| En büyük âlim ve evliyalardan Seyyid Fehim Arvasi hazretleri “kuddise sirruh”, bir sohbetinde;- Allah için dökülen gözyaşları, günahları temizler, buyurdu.
 
 Dinleyenler;
 - Efendim, eski büyükler de çok ağlarmış öyle mi? dediler.
 
 - Evet. Bu, bütün Velilerin ortak özelliğidir zaten. İmam-ı a’zam hazretlerinin de çok ağladığı meşhurdur. Öyle ki, onun ağlamasından komşuları müteessir olurlardı hatta. Gecenin belli bir saatinden sonra; “İşte İmam yine başladı ağlamaya” derlerdi.
 
 Sordular:
 - Neden ağlardı ki efendim?
 
 - Son nefes korkusundan. İmam-ı Rabbani hazretleri de “Mektubat” kitabında; “İmanımın gitmesinden söğüt yaprağı gibi titriyorum” buyuruyor.
 
 Ve devam etti:
 
 Eskiden büyükler, devlet adamlarından kaçar, zenginlerle görüşmezdi.

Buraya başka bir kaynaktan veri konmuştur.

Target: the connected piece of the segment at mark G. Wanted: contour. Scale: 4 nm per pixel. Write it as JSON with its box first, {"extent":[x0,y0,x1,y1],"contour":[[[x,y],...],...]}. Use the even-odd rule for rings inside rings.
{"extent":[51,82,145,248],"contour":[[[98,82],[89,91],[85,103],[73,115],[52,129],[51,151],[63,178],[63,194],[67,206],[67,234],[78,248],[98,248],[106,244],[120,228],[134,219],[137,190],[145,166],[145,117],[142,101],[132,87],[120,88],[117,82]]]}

 Zamanın sultanı, bir gün bir torbaya “Altın” doldurup bir adamıyla gönderdi bir büyük Veliye.
 
 Sultanın adamı gelip çaldı kapısını.
 Açtığında, o keseyi uzatıp;
 - Efendim, bunu size gönderdiler, lütfen kabul buyurun, dedi.
 
 Mübarek zat;
 - Hayır, kabul edemem, buyurdu.
 
 Adam şaşırdı:
 - Neden efendim?
 - Çünkü bu altınlardan sultanın kokusu geliyor, alamam.
 
 Adam, mecburen itiraf etti:
 - Evet efendim, bunu sultan gönderdi size. Ne olur kabul edin.
 
 Buyurdu ki:
 - Kardeşim, biz garip kimseleriz. Dünya adamlarıyla işimiz olmaz bizim.
 
 Halimiz ne olacak?
 
 Bir gün de;
 - Efendim, günahımız çok. Yarın ahirette halimiz ne olacak? diye sordular bu zata.
 
 Cevaben;
 - Merak etmeyin, buyurdu.
 - Neden efendim? dediler.
 
 - Çünkü bu gemi selametle sahile çıkarsa, yalnız kaptanını değil, gemide kim varsa hepsini çıkarır, buyurdu. Siz bu gemiden düşmemeye bakın.
 
 Sordular:
 - Biz hangi gemideyiz ki efendim?
 
 - “Ehl-i sünnet gemisi”ndeyiz. İmam-ı a’zam hazretlerinin gemisindeyiz yani.
 
 Ve ekledi:
 - Buna, “Kurtuluş gemisi” diyor alimlerimiz.